◆ WHAT NEEDS TO BE DONE ◆
Convert the records below into a single numbered list, one line per item, leaving out blank lines and the pictures.

◆ INFORMATION PROVIDED ◆
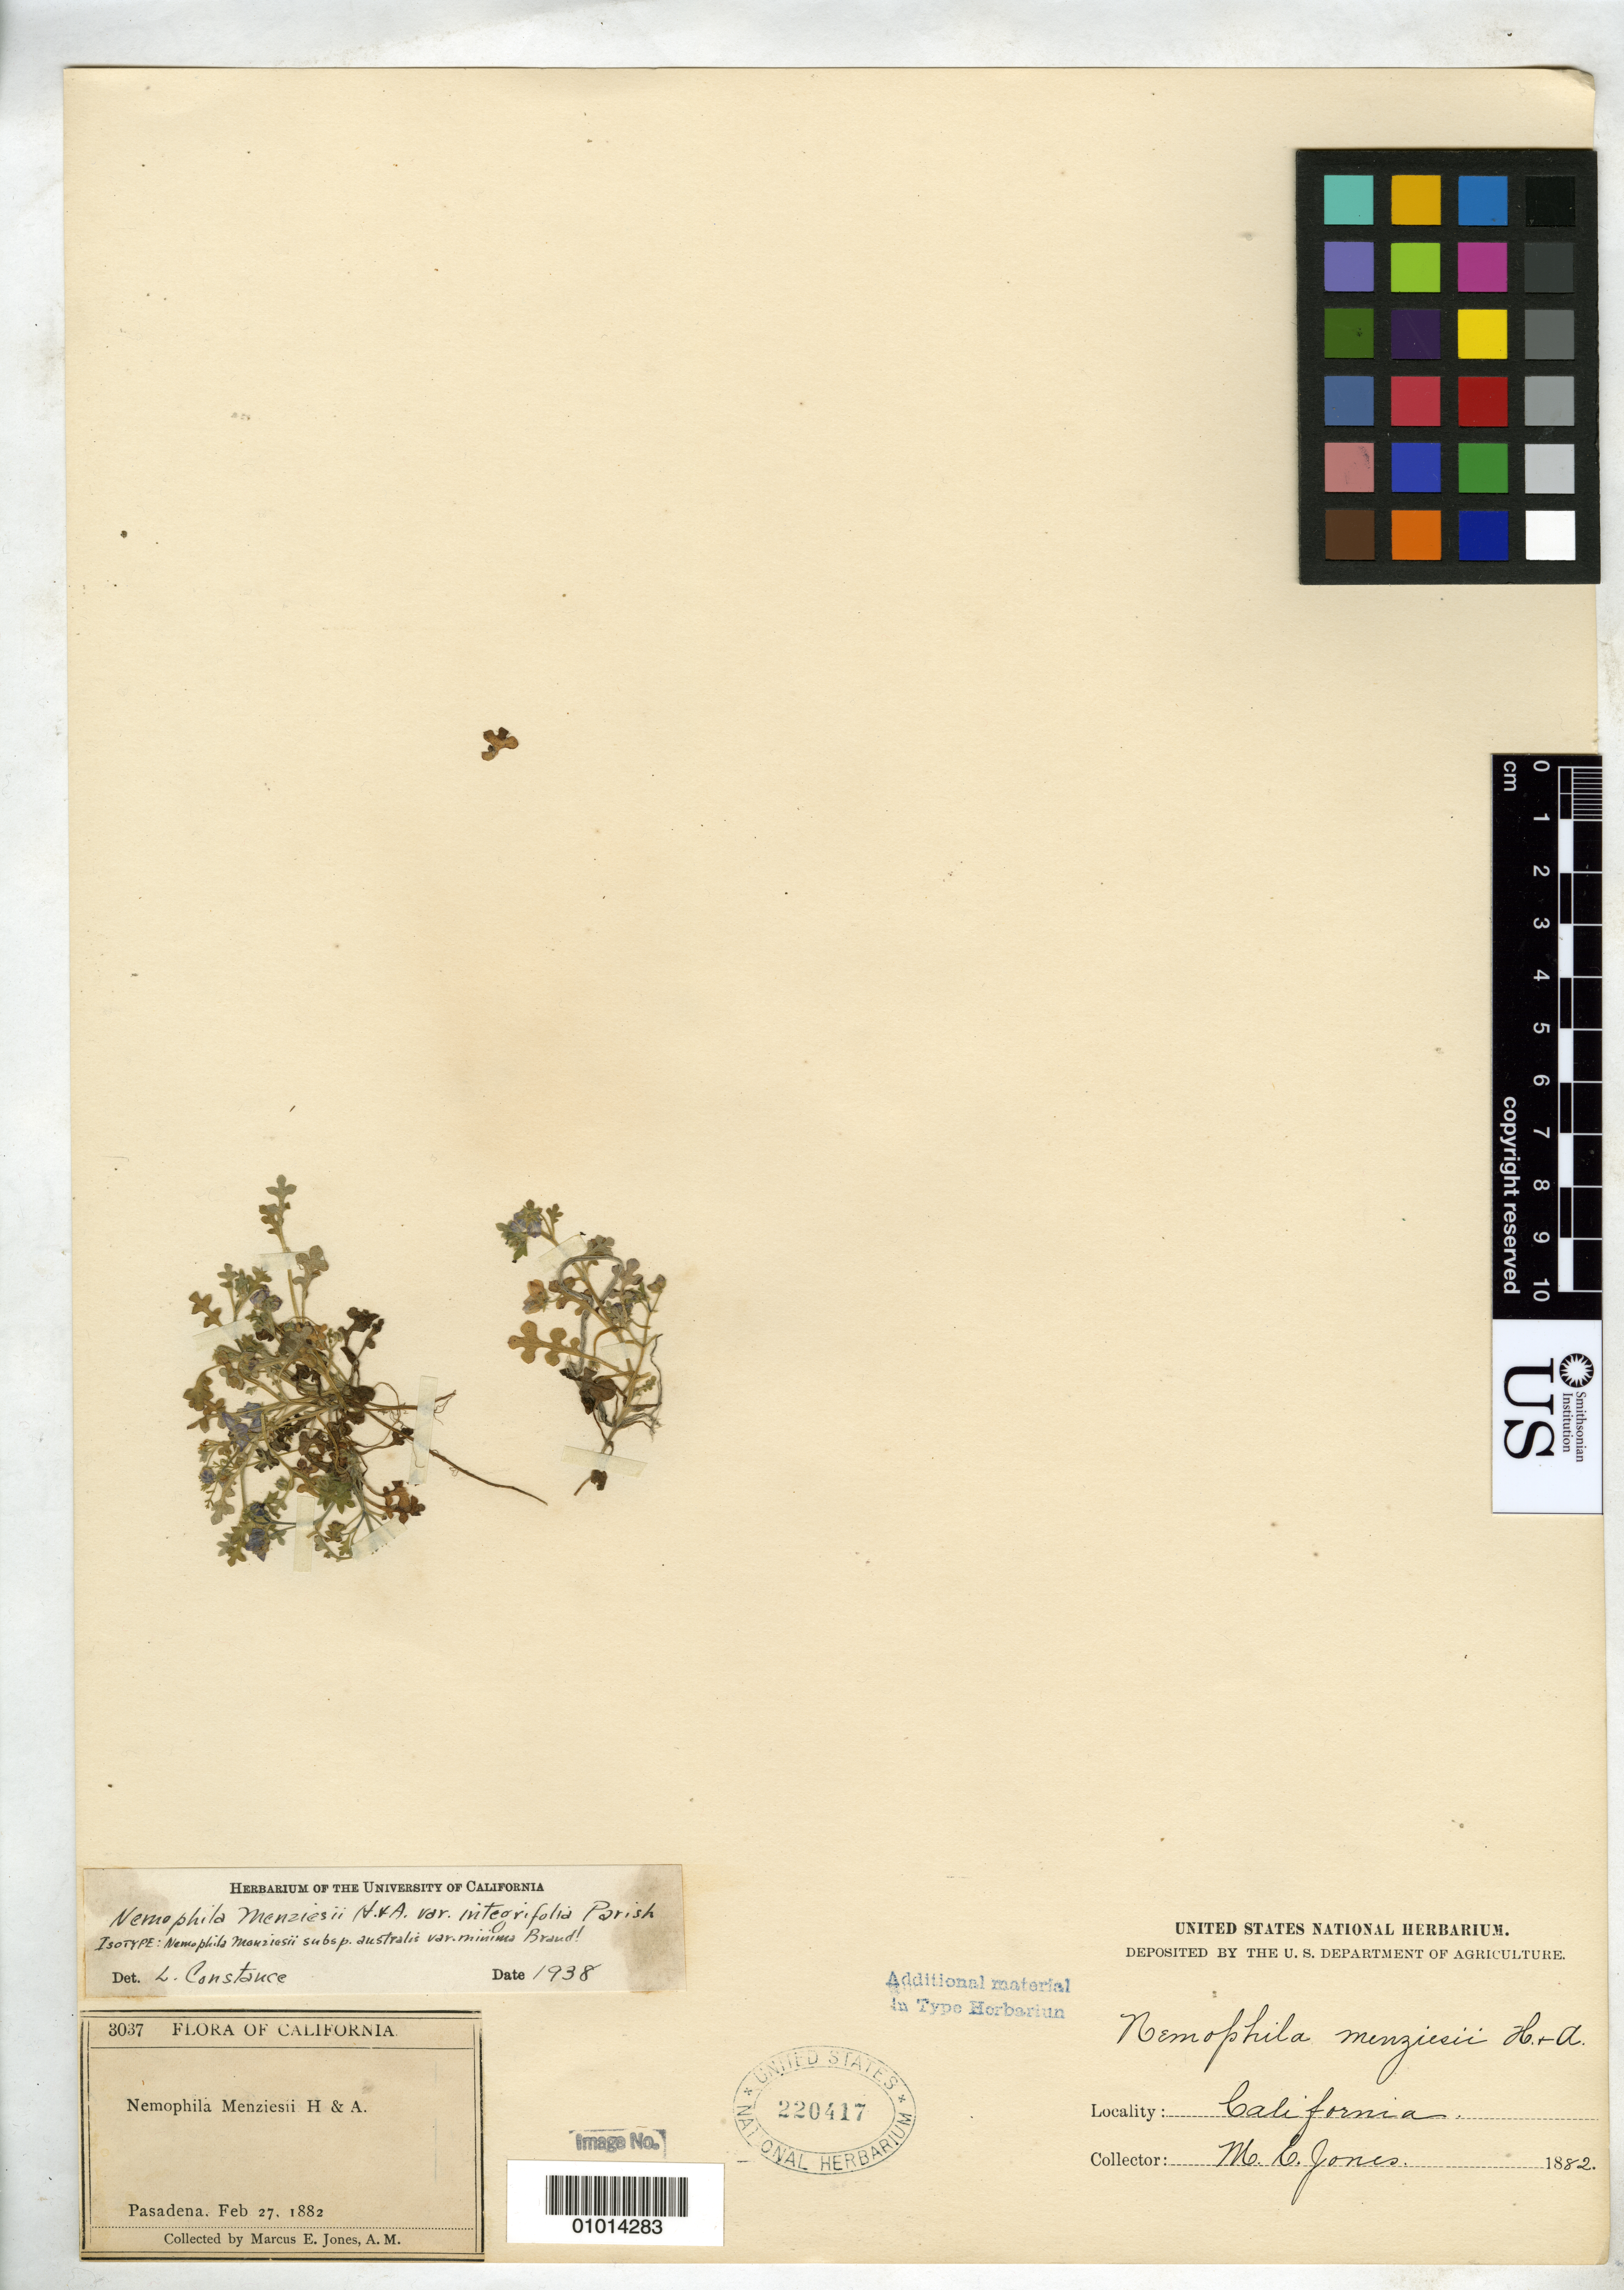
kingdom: Plantae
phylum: Tracheophyta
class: Magnoliopsida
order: Boraginales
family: Hydrophyllaceae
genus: Nemophila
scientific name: Nemophila menziesii subsp. australis var. minima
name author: Brand in Engl.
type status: Isotype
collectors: M. E. Jones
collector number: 3037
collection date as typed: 27 Feb 1882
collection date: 1882-02-27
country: United States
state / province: California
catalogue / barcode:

◆ EXERCISE ANSWER ◆
1. kingdom: Plantae
2. phylum: Tracheophyta
3. class: Magnoliopsida
4. order: Boraginales
5. family: Hydrophyllaceae
6. genus: Nemophila
7. scientific name: Nemophila menziesii subsp. australis var. minima
8. name author: Brand in Engl.
9. type status: Isotype
10. collectors: M. E. Jones
11. collector number: 3037
12. collection date as typed: 27 Feb 1882
13. collection date: 1882-02-27
14. country: United States
15. state / province: California
16. catalogue / barcode:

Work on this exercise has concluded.